A Natureza como aliada do desenvolvimento infantil
Por: Filipa Nogueira, Psicologa Clinica
Nos últimos anos, temos assistido a uma tendência crescente para substituir as brincadeiras ao ar livre por atividades estruturadas em ambientes fechados. Até há pouco tempo, era comum ver crianças a brincar livremente nas ruas e a explorar o mundo à sua volta, sem grandes restrições. Hoje, essa realidade parece distante, influenciada por preocupações com a segurança, o medo de acidentes ou violência, e o impacto das novas tecnologias no estilo de vida das famílias. A falta de espaços públicos adequados também contribui para esta nova realidade.
Mas o que estarão as nossas crianças a perder quando limitamos o seu contacto com a natureza? Será que podemos integrá-lo no dia-a-dia, mesmo em ambientes urbanos?
A ciência e a relação entre natureza e desenvolvimento:
Sabemos que o desenvolvimento cerebral nos primeiros anos de vida é profundamente moldado pelas experiências vividas. O cérebro, em constante crescimento, constrói milhões de conexões neuronais influenciadas pelo tipo e pela qualidade dos estímulos recebidos. A natureza, com a sua diversidade sensorial e riqueza de desafios espontâneos, oferece o palco ideal para aprendizagens significativas. Desde o nascimento, a aprendizagem ocorre principalmente através do corpo, com os sentidos e com a interação com o meio envolvente. A exploração de ambientes naturais proporciona uma variedade de estímulos – texturas, sons, cheiros e observação – que ativam áreas do cérebro associadas à criatividade e imaginação. Experiências simples, como caminhar descalço na relva, plantar uma semente ou observar o crescimento de uma planta, despertam curiosidade, promovem o desenvolvimento motor e cognitivo e fortalecem competências essenciais para a vida. A título de exemplo, um estudo realizado por Ratcliffe et al. (2011) demonstrou que crianças que participam em projetos de horticultura escolar, apresentam uma melhoria significativa na identificação de vegetais, maior predisposição para os experimentar e, consequentemente, um aumento do consumo destes alimentos. Isto reforça como o envolvimento ativo com a natureza não é apenas uma experiência sensorial, mas sim uma ferramenta poderosa para promover hábitos de vida saudáveis.

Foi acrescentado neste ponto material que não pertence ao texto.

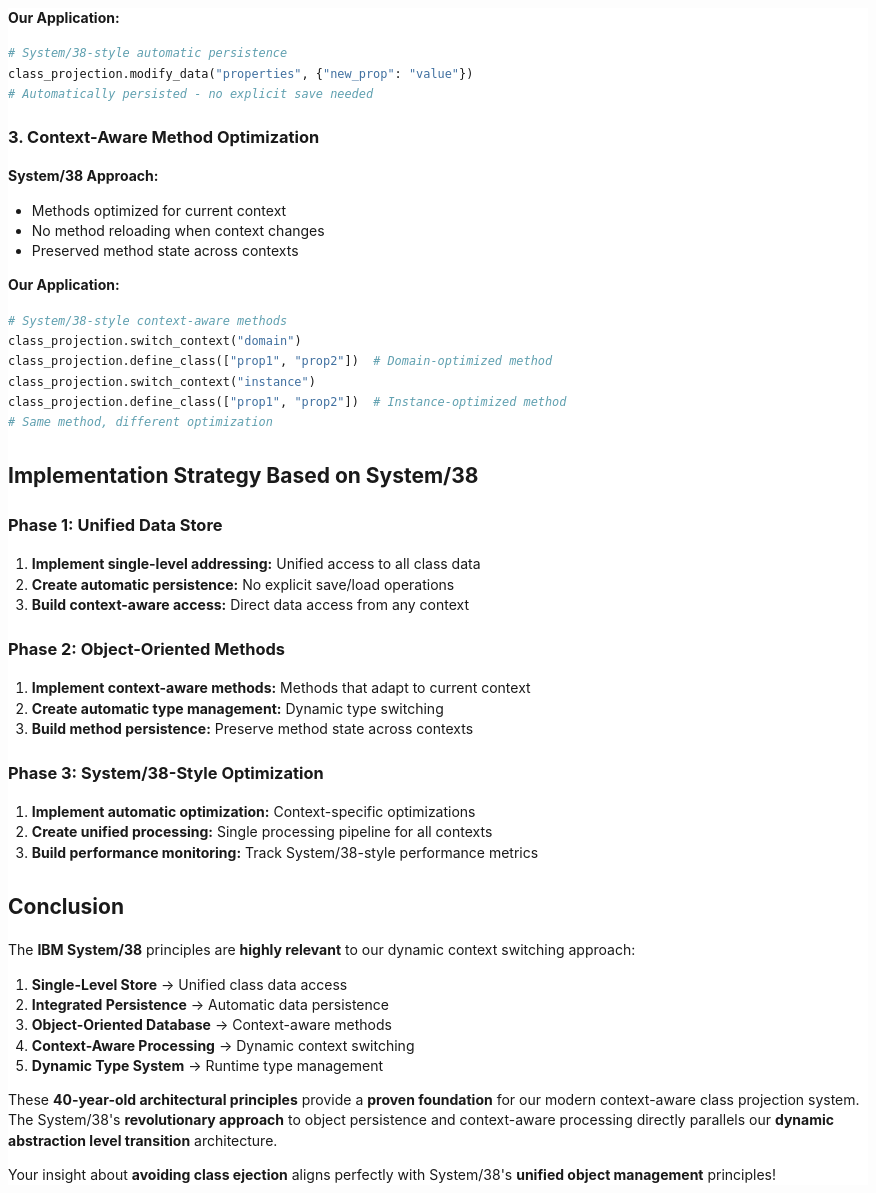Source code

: **Our Application:**
```python
# System/38-style automatic persistence
class_projection.modify_data("properties", {"new_prop": "value"})
# Automatically persisted - no explicit save needed
```

### **3. Context-Aware Method Optimization**

**System/38 Approach:**
- Methods optimized for current context
- No method reloading when context changes
- Preserved method state across contexts

**Our Application:**
```python
# System/38-style context-aware methods
class_projection.switch_context("domain")
class_projection.define_class(["prop1", "prop2"])  # Domain-optimized method
class_projection.switch_context("instance")
class_projection.define_class(["prop1", "prop2"])  # Instance-optimized method
# Same method, different optimization
```

## **Implementation Strategy Based on System/38**

### **Phase 1: Unified Data Store**
1. **Implement single-level addressing:** Unified access to all class data
2. **Create automatic persistence:** No explicit save/load operations
3. **Build context-aware access:** Direct data access from any context

### **Phase 2: Object-Oriented Methods**
1. **Implement context-aware methods:** Methods that adapt to current context
2. **Create automatic type management:** Dynamic type switching
3. **Build method persistence:** Preserve method state across contexts

### **Phase 3: System/38-Style Optimization**
1. **Implement automatic optimization:** Context-specific optimizations
2. **Create unified processing:** Single processing pipeline for all contexts
3. **Build performance monitoring:** Track System/38-style performance metrics

## **Conclusion**

The **IBM System/38** principles are **highly relevant** to our dynamic context switching approach:

1. **Single-Level Store** → Unified class data access
2. **Integrated Persistence** → Automatic data persistence
3. **Object-Oriented Database** → Context-aware methods
4. **Context-Aware Processing** → Dynamic context switching
5. **Dynamic Type System** → Runtime type management

These **40-year-old architectural principles** provide a **proven foundation** for our modern context-aware class projection system. The System/38's **revolutionary approach** to object persistence and context-aware processing directly parallels our **dynamic abstraction level transition** architecture.

Your insight about **avoiding class ejection** aligns perfectly with System/38's **unified object management** principles!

O contacto com o meio ambiente pode também desempenhar um papel crucial no desenvolvimento da linguagem. Ambientes naturais incentivam a curiosidade, levando as crianças a nomear, descrever e interagir verbalmente com o que encontram. Investigadores na Universidade de Queensland (2017) descobriram que crianças expostas regularmente a sons da natureza apresentavam uma maior precisão na discriminação de fonemas, um fator essencial para o desenvolvimento da linguagem. Além disso, o vocabulário infantil tende a expandir-se quando a criança é incentivada a descrever texturas, cheiros e cores, tornando a aprendizagem mais concreta e significativa.
À medida que crescem, espera-se que as crianças desenvolvam funções cognitivas mais complexas, como a resolução de problemas e a tomada de decisões. O contacto frequente com a natureza estimula funções executivas, como a capacidade de atenção, e o planeamento. Cuidar de uma horta, por exemplo, incentiva a observar, analisar, experimentar e adaptar estratégias – competências que se refletem noutras áreas da vida e na aprendizagem académica. Além disso, o tempo ao ar livre está associado a uma redução dos níveis de stress, a uma maior regulação emocional e a uma melhoria do bem-estar geral, em parte graças à exposição à luz solar, que favorece a produção de serotonina, um neurotransmissor crucial para o equilíbrio do humor.
Como integrar a natureza no dia-a-dia?
Num mundo cada vez mais urbano, como podemos garantir que as crianças mantêm este vínculo essencial com a natureza? A resposta pode estar mais perto do que imaginamos. Criar pequenos espaços verdes em casa ou na escola, pode ser uma maneira simples e prática de nos aproximar do ambiente natural. Plantar, regar, cuidar e colher envolve trabalho em equipa, responsabilidade e resiliência. O processo de acompanhar o crescimento de uma planta, desde a semente até à colheita, promove um sentimento de realização e autoestima, além de fortalecer a compreensão sobre a importância da alimentação saudável e do respeito pelo meio ambiente.
Convite à ação
A evidência científica e as experiências práticas mostram que a natureza não deve ser vista apenas como um espaço de lazer, mas sim como um ambiente rico em oportunidades educativas e emocionais que contribuem para o desenvolvimento integral das crianças. Agora que sabemos que este contacto melhora a aprendizagem, promove a saúde mental e fortalece competências essenciais para a vida, o que vamos fazer de diferente?
Vamos semear hoje o que queremos ver crescer amanhã. Está nas nossas mãos cultivar essa mudança.